[Instruction] The expected output is the exact lines from the one containing "remote control: none" through the end of the data, inclusive, and nothing else.

Indoor scene change data
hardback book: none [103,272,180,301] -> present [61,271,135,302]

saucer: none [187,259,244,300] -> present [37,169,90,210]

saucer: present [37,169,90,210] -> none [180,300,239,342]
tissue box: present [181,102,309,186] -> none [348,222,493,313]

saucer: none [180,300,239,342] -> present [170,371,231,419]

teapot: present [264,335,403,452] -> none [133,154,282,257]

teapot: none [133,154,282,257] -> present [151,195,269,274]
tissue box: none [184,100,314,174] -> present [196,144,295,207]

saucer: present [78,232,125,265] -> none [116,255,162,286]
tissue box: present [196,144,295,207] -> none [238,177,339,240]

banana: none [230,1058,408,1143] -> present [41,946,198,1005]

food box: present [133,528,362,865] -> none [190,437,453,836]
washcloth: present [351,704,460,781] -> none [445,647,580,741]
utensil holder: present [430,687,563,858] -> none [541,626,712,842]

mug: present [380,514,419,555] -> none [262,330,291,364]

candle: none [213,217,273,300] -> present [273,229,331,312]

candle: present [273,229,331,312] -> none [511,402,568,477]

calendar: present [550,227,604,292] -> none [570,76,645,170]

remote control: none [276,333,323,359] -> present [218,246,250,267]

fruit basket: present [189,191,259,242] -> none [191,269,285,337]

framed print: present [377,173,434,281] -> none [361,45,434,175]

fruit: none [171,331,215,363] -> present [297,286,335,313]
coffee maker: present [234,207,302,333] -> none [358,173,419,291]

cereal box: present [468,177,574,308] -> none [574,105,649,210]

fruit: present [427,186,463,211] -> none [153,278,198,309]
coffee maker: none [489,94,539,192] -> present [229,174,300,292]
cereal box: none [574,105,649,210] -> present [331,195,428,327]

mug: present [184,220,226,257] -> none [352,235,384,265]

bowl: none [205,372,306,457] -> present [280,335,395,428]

[Exercise output]
remote control: none [276,333,323,359] -> present [218,246,250,267]

fruit basket: present [189,191,259,242] -> none [191,269,285,337]

framed print: present [377,173,434,281] -> none [361,45,434,175]

fruit: none [171,331,215,363] -> present [297,286,335,313]
coffee maker: present [234,207,302,333] -> none [358,173,419,291]

cereal box: present [468,177,574,308] -> none [574,105,649,210]

fruit: present [427,186,463,211] -> none [153,278,198,309]
coffee maker: none [489,94,539,192] -> present [229,174,300,292]
cereal box: none [574,105,649,210] -> present [331,195,428,327]

mug: present [184,220,226,257] -> none [352,235,384,265]

bowl: none [205,372,306,457] -> present [280,335,395,428]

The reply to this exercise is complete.